Traverser la rue, en dehors des clous?

 

Traverser la rue, en dehors de clous ?

 

 

Quand Mr Macron traverse la rue, il ne regarde qu’à sa droite, et c’est dangereux pour tout le peuple de France. Nous voilà devant une énième tentative de diversion, un exercice périlleux de communication qui respire la panique et le désespoir d’une rentrée politique désastreuse pour un président plus que jamais déconnecté de la réalité du monde sans travail.

Certains, nombreux qui plus est, se délecterons du mépris et de l’arrogance du jeune premier qui a traversé comme le christ « en marche » sur l’eau, les passages cloutés qui séparent la banque Rothschild de l’Élysée. Pourtant au-delà de son nuage, il faut mesurer ici l’offensive extrêmement droitière, à peine masquée par une rhétorique qui se veut familière, qui insinue que les privés d’emplois sont des feignants responsables de leur situation précaire.

 C’est le discours du Front National et de la finance que Macron incarne avec le brio cynique de ceux qui ne connaitrons jamais les loyers impayés, la difficulté des fins de mois et les découverts à la banque.

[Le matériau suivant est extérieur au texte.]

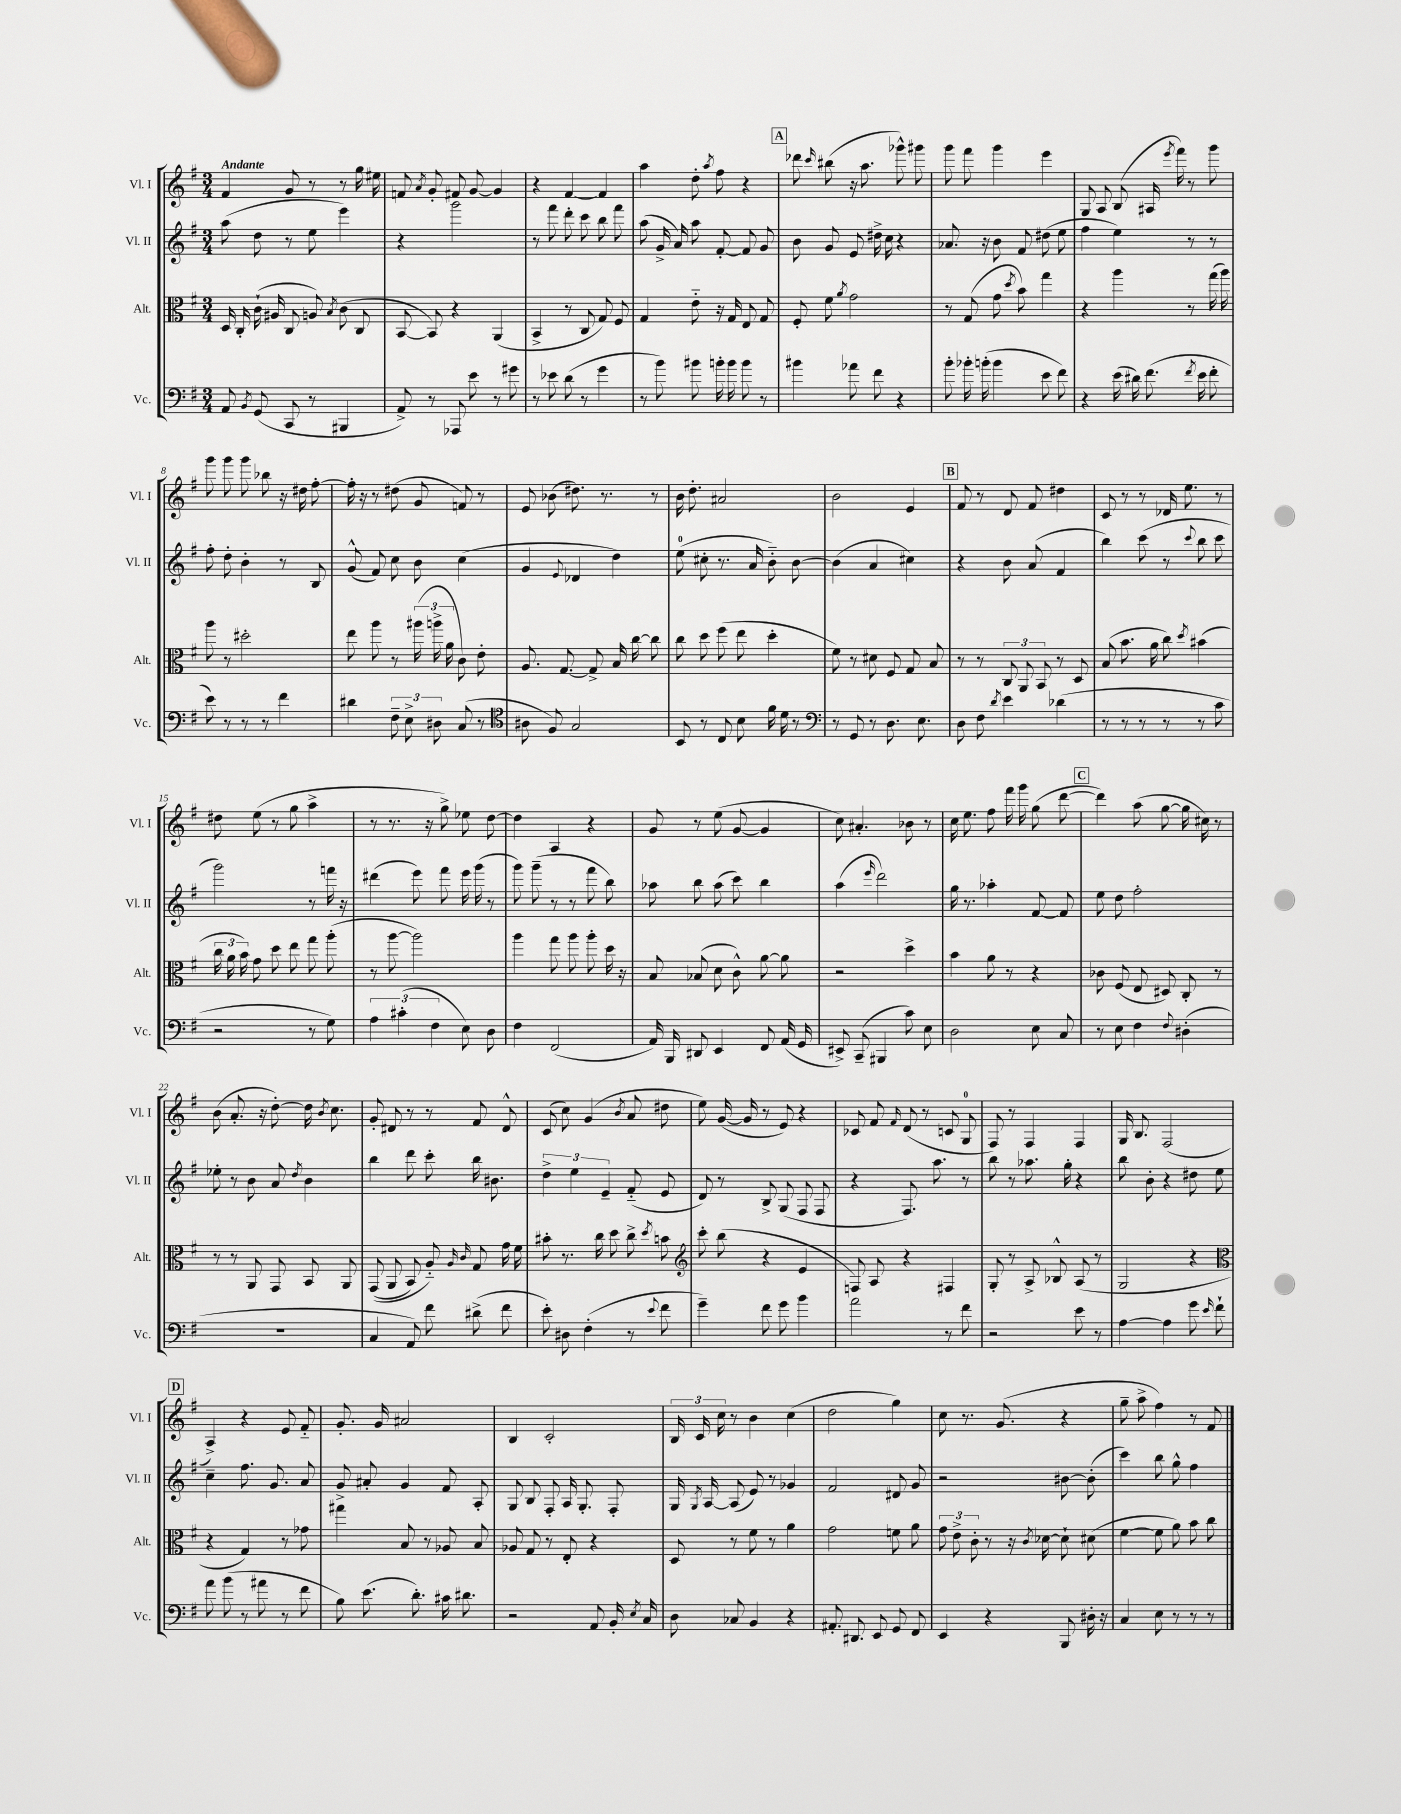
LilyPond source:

<<
\new StaffGroup <<
\new Staff = "s0" \with { instrumentName = "Vl. I" shortInstrumentName = "Vl. I" } {
    \clef treble \key g \major \numericTimeSignature \time 3/4 \tempo "Andante"
    \autoBeamOff fis'4 g'8 r8 r8 g''16 eis''16 |
    f'8 \acciaccatura { a'8 } g'8-. fis'8 g'8~ g'4 |
    r4 fis'4~ fis'4 |
    a''4 d''8-. \acciaccatura { a''8 } fis''8 r4 |
    \mark \markup { \box "A" } des'''8 \grace { c'''16 } bis''8( r16 a''8. ges'''8-^) gis'''8 |
    g'''8 fis'''8 g'''4 e'''4 |
    g8 a8 b8( ais16 \acciaccatura { e'''8 } fis'''16) r8 g'''8 |
    g'''8 g'''8 g'''8 bes''8 r16 dis''16 fis''8~-. |
    fis''16-. r16 r8 dis''8( g'8 f'8) r8 |
    e'8 bes'8( dis''8.) r8. r8 |
    b'16 d''8.-. ais'2 |
    b'2 e'4 |
    \mark \markup { \box "B" } fis'8 r8 d'8 fis'8 dis''4 |
    c'8 r8 r8 des'16 e''8. r8 |
    dis''8 e''8( r8 g''8 a''4-> |
    r8 r8. r16 g''8->) ees''8 d''8~ |
    d''4 a4 r4 |
    g'8 r8 e''8( g'8~ g'4 |
    c''8) ais'4.-. bes'8 r8 |
    c''16 e''8. fis''8 fis'''16 g'''16 g''8( d'''8~ |
    \mark \markup { \box "C" } d'''4) a''8( g''8~ g''16 cis''16) r8 |
    b'8( a'8.-. r16 d''8~-.) d''16 \acciaccatura { b'8 } c''8. |
    g'8-. dis'8 r8 r8 fis'8 dis'8-^ |
    c'8( c''8) g'4( \acciaccatura { b'8 } a'8 dis''8 |
    e''8) g'16~( g'16 r8 e'8) r4 |
    ces'8 fis'8 \grace { fis'16 } d'8( r8 c'8 g8-0 |
    fis8) r8 fis4 fis4 |
    g16 b8. fis2( |
    \mark \markup { \box "D" } a4->) r4 e'8 fis'8-_ |
    g'8.-. g'16 ais'2 |
    b4 c'2-. |
    \tuplet 3/2 { b16 c'16 c''16 } r8 b'4 c''4( |
    d''2 g''4) |
    c''8 r8. g'8.( r4 |
    g''8-- a''8-> fis''4) r8 fis'8 \bar "|." |
}
\new Staff = "s1" \with { instrumentName = "Vl. II" shortInstrumentName = "Vl. II" } {
    \clef treble \key g \major \numericTimeSignature \time 3/4
    \autoBeamOff a''8( d''8 r8 e''8 e'''4) |
    r4 g'''2 |
    r8 fis'''8 d'''8-. c'''8 b''8 fis'''8 |
    a''8( g'16-> a'16) a''8 fis'8~-. fis'8 g'8 |
    \mark \markup { \box "A" } b'8 g'8 e'8 dis''16-> c''16 r4 |
    aes'8. r16 b'8 fis'8 dis''8( e''8 |
    fis''4 e''4) r8 r8 |
    fis''8-. d''8-. b'4-. r8 b8 |
    g'8-^( fis'8) c''8 b'8 c''4( |
    g'4 \appoggiatura { e'8 } des'4 d''4) |
    e''8-0( cis''8-. r8. a'16 b'8-_) b'8~ |
    b'4( a'4 cis''4) |
    \mark \markup { \box "B" } r4 b'8 a'8( fis'4 |
    b''4) c'''8( r8 \appoggiatura { c'''8 } b''8 c'''8 |
    g'''2) r8 f'''16 r16 |
    dis'''4( e'''8) fis'''8 e'''16 g'''16( r8 |
    g'''8) g'''8--( r8 r8 fis'''8 b''8) |
    aes''8 b''8 aes''8( c'''8) b''4 |
    a''4( \grace { e'''16 } d'''2) |
    g''16 r8. aes''4-. fis'8~ fis'8 |
    \mark \markup { \box "C" } e''8 d''8 fis''2-. |
    ees''8-. r8 b'8 a'8 \acciaccatura { d''8 } b'4 |
    b''4 d'''8 c'''8-. b''16 bis'8. |
    \tuplet 3/2 { d''4-> e''4 e'4-- } fis'8-_( e'8 |
    d'8) r8 b8-> g8( fis8 fis8 |
    r4 fis8.) a''8. r8 |
    b''8 r8 aes''8. g''16-. r4 |
    b''8 b'8-. r4 dis''8 e''8 |
    \mark \markup { \box "D" } c''4-- fis''8. g'8. a'8 |
    g'8-> ais'8-. g'4 fis'8 a8-. |
    g8 b8 fis8-. a16 g8.-. fis8-. |
    g16 \acciaccatura { g8 } a16~ a8( e'8) r8 ges'4 |
    fis'2 dis'8 g'8 |
    r2 bis'8~ bis'8-.( |
    c'''4) b''8 g''8-^ fis''4 \bar "|." |
}
\new Staff = "s2" \with { instrumentName = "Alt." shortInstrumentName = "Alt." } {
    \clef alto \key g \major \numericTimeSignature \time 3/4
    \autoBeamOff d16 c16-. c'16-!( ais16 c8 a8) \acciaccatura { b8 } c'8( c8 |
    b,8~ b,8) r4 a,4( |
    b,4-> r8 c8 g8) fis8 |
    g4 e'8-_ r16 g16 e8 g8 |
    \mark \markup { \box "A" } fis8-. fis'8 \acciaccatura { a'8 } g'2 |
    r8 g8( g'8 \acciaccatura { d''8 } b'8) g''4 |
    r4 a''4 r8 g''16( a''16) |
    a''8 r8 dis''2-. |
    e''8 a''8 r8 \tuplet 3/2 { ais''16( a''16-> a'16 } c'8) e'8-. |
    a8. g8.~ g8-> b16 c''16~ c''8 |
    c''8 d''8 fis''8( e''8 d''4-. |
    fis'8) r8 dis'8 fis8 g8 b8 |
    \mark \markup { \box "B" } r8 r8 \tuplet 3/2 { c8 a,8 b,8 } r8 d8 |
    b8( b'8. a'16 c''8) \acciaccatura { d''8 } bis'4( |
    \tuplet 3/2 { c''16 a'16 b'16) } g'8 d''8 e''8 g''8 a''8-.( |
    r8 a''8~ a''2) |
    a''4 g''8 a''8 a''8-. d''16 r16 |
    b8 bes8( d'8 c'8-^) a'8~ a'8 |
    r2 d''4-> |
    b'4 a'8 r8 r4 |
    \mark \markup { \box "C" } ces'8 fis8( e8 dis8) c8-. r8 |
    r8 r8 a,8 g,8 b,8 a,8 |
    g,8(\( a,8 b,8) a8-_\) \grace { a16 c'16 } g8 g'16 fis'16 |
    bis'8-. r8. c''16 d''8 c''8-> \acciaccatura { d''8 } b'8 |
    \clef treble c'''8-. b''8( r4 e'4 |
    f8) a8 r4 fis4 |
    g8-. r8 a8-> bes8-^ a8( r8 |
    g2 r4 |
    \mark \markup { \box "D" } \clef alto r4 g4) r8 ges'8 |
    gis''4 b8 r8 aes8 b8 |
    aes8 g8 r8 e8-. r4 |
    d8 r8 fis'8 r8 a'4 |
    g'2 f'8 a'8 |
    \tuplet 3/2 { g'8 e'8-> c'8-. } r8 r16 \acciaccatura { c'8 } des'16~ des'8-! dis'8( |
    fis'4~ fis'8 a'8) b'8 c''8 \bar "|." |
}
\new Staff = "s3" \with { instrumentName = "Vc." shortInstrumentName = "Vc." } {
    \clef bass \key g \major \numericTimeSignature \time 3/4
    \autoBeamOff a,8 \acciaccatura { b,8 } g,8( c,8 r8 bis,,4 |
    a,8->) r8 aes,,8 e'8 r8 gis'8 |
    r8 ees'8 d'8( r8 g'4 |
    r8 b'8) bis'8 b'16-. b'16 b'8 r8 |
    \mark \markup { \box "A" } bis'4 aes'8 fis'8 r4 |
    b'8-. bes'16-. b'16-.( b'4 e'8 fis'8) |
    r4 e'16( dis'16) fis'8.( \acciaccatura { fis'8 } e'16 fis'8-. |
    e'8) r8 r8 r8 fis'4 |
    dis'4 \tuplet 3/2 { fis8-- e8-> dis8 } c8( r8 |
    \clef tenor ais8 fis8) g2 |
    b,8 r8 c8 b8 fis'16 d'16 r8 |
    \clef bass r8 g,8 r8 d8. e8. |
    \mark \markup { \box "B" } d8 fis8 \acciaccatura { d'8 } e'4 des'4( |
    r8 r8 r8 r8 r8 c'8 |
    r2 r8 g8) |
    \tuplet 3/2 { a4 cis'4-.( fis4 } e8) d8 |
    fis4 fis,2( |
    a,16) b,,16 dis,8 e,4 fis,8 a,16( g,16 |
    eis,8->) c,8--( bis,,4 c'8) e8 |
    d2 e8 c8 |
    \mark \markup { \box "C" } r8 e8 fis4 \appoggiatura { fis8 } dis4-.( |
    R2. |
    c4 a,8) fis'8 dis'8->( fis'8 |
    e'8-.) dis8 fis4-.( r8 \appoggiatura { e'8 } fis'8 |
    g'4--) fis'8 g'8 b'4 |
    a'2 r8 fis'8 |
    r2 e'8 r8 |
    a4~ a4 g'8 \grace { e'16 } fis'8-! |
    \mark \markup { \box "D" } a'8 b'8( r8 ais'8 r8 fis'8 |
    b8) e'8.( d'8.-.) cis'16 dis'8. |
    r2 a,8 b,16-. \acciaccatura { e8 } c16 |
    d8 ces8 b,4 r4 |
    ais,8.-. dis,8. e,8 g,8 fis,8 |
    e,4 r4 b,,8 dis16-. r16 |
    c4 e8 r8 r8 r8 \bar "|." |
}
>>
>>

 Même si les chiffres du chômage sont 6 fois supérieurs aux emplois non pourvus, Macron préfère l’idéologie financière à la raison implacable des mathématiques. Pendant qu’il pointe du doigt, ce jeune horticulteur qui n’avait pas pensé à traverser la rue pour se reconvertir en cuisinier ou en maçon, il ne remet pas en compte sa politique et les promesses électorales mensongères qui l’ont conduit à la tête de notre pays…Tel est M. Macron, le sophiste incorrigible du capitalisme financier. Lui qui a traversé la route pour faire le trottoir de la finance maquerelle, il ne cesse de marteler cette fausse idée que le travail et le chômage sont affaires de bonne volonté et de bon sens.

Et Alexandre Benalla, il a traversé quelle rue pour en arriver là ?

Il existe semble-t-il des passages cloutés qui payent plus que d’autres…Certains chemins de traverse ne sont connus et accessibles que des élites de la République et accessoirement de leurs familles ou de leurs barbouzes. Entre Pénélope Fillon qui a su enjamber les trottoirs de la République et Alexandre Benalla qui a survolé les caniveaux du quai Branly, force est de constater que tout ce petit monde est loin d’être à la rue.

Si M. Macron avait arpenté la rue, comme tous les citoyens qui ont conquis la liberté, il n’oserait pas insulter les laissés pour compte de la République. Lui qui devrait être le garant de notre constitution, lui dont le rôle est de justement pourvoir un travail décent à tous les privés d’emplois continue de montrer qu’il n’est pas légitime à chaque fois qu’il traverse en dehors des clous de la fraternité et de l’égalité.